Description of the task:
Look through the material and copy each line holding "events".

Exercise data:
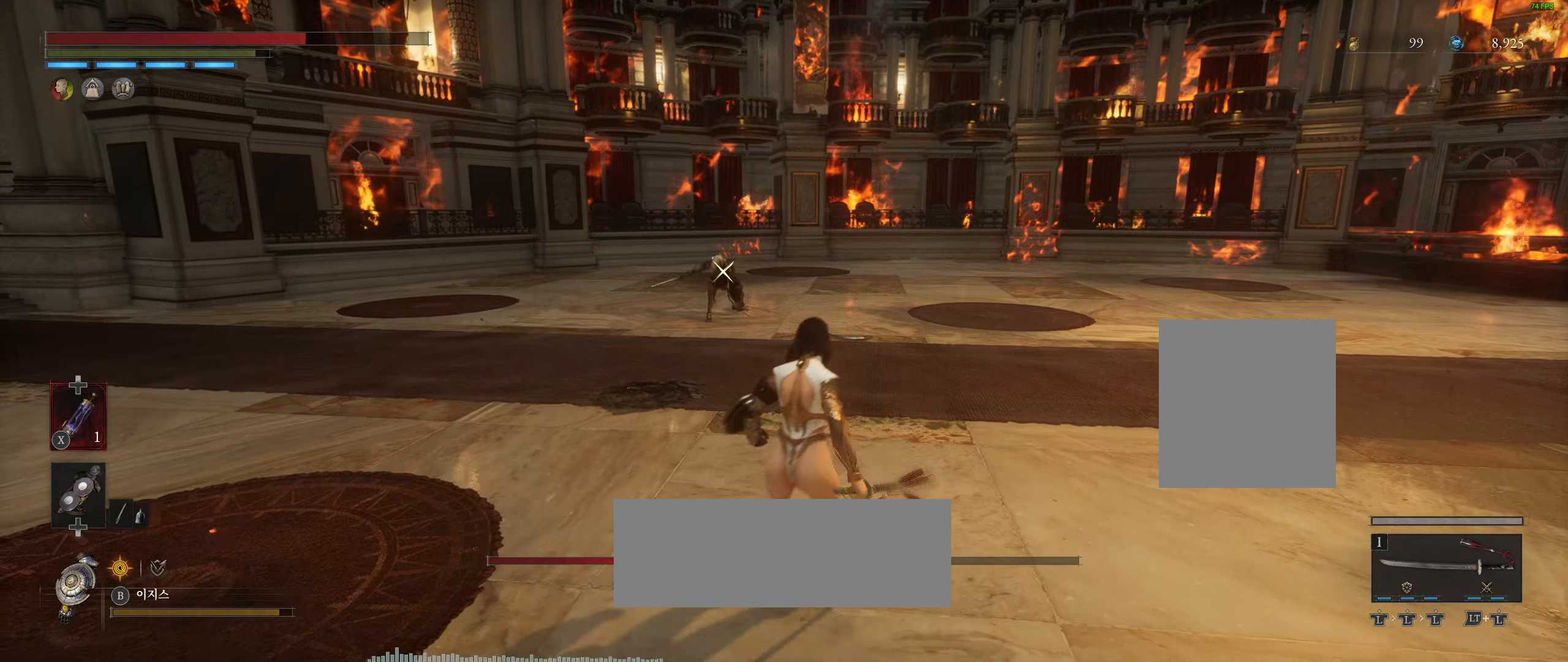
{"dt_ms": 500, "buttons": [], "left_stick": "up-right", "events": [[233, "R2", "down"], [367, "R2", "up"]]}
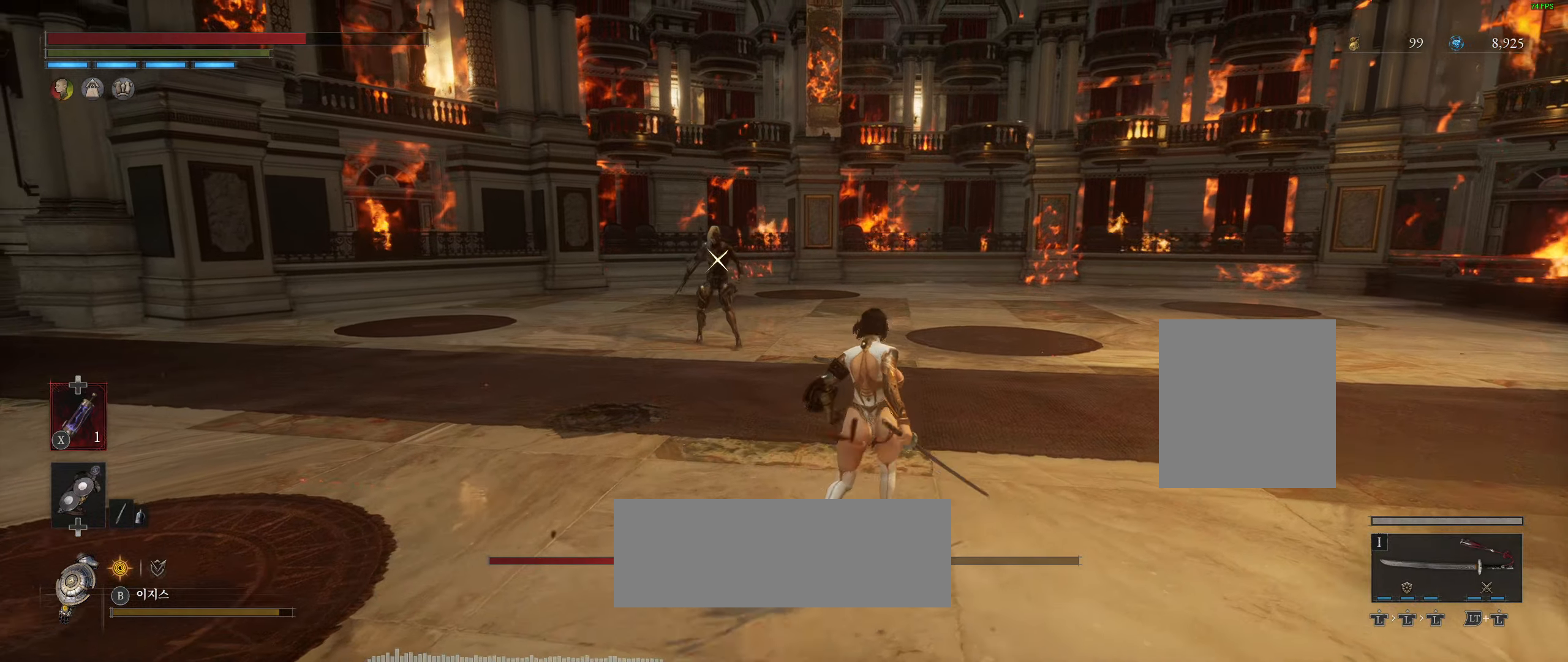
{"dt_ms": 1000, "buttons": [], "left_stick": "center"}
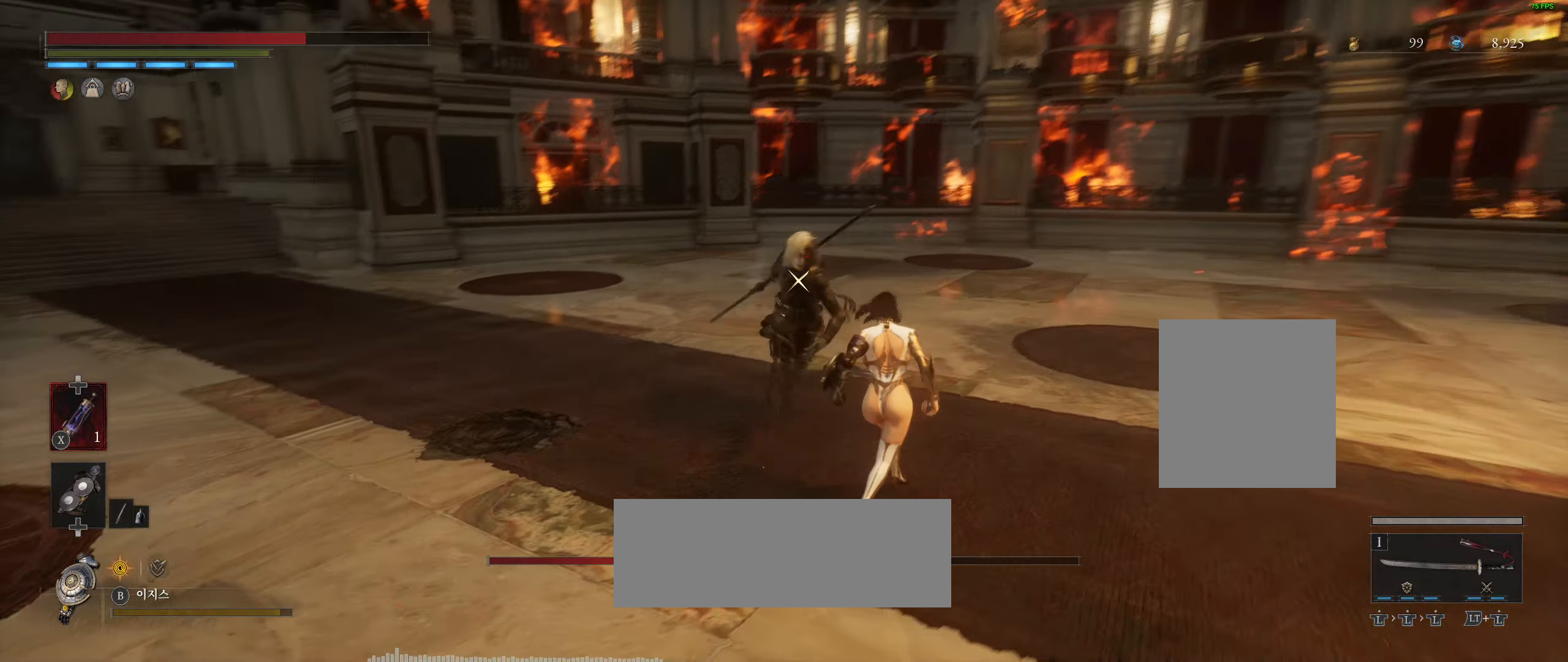
{"dt_ms": 500, "buttons": ["L2"], "left_stick": "center", "events": [[150, "R2", "down"], [267, "R2", "up"], [300, "L2", "down"]]}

Result of the task:
{"dt_ms": 500, "buttons": [], "left_stick": "up-right", "events": [[233, "R2", "down"], [367, "R2", "up"]]}
{"dt_ms": 500, "buttons": ["L2"], "left_stick": "center", "events": [[150, "R2", "down"], [267, "R2", "up"], [300, "L2", "down"]]}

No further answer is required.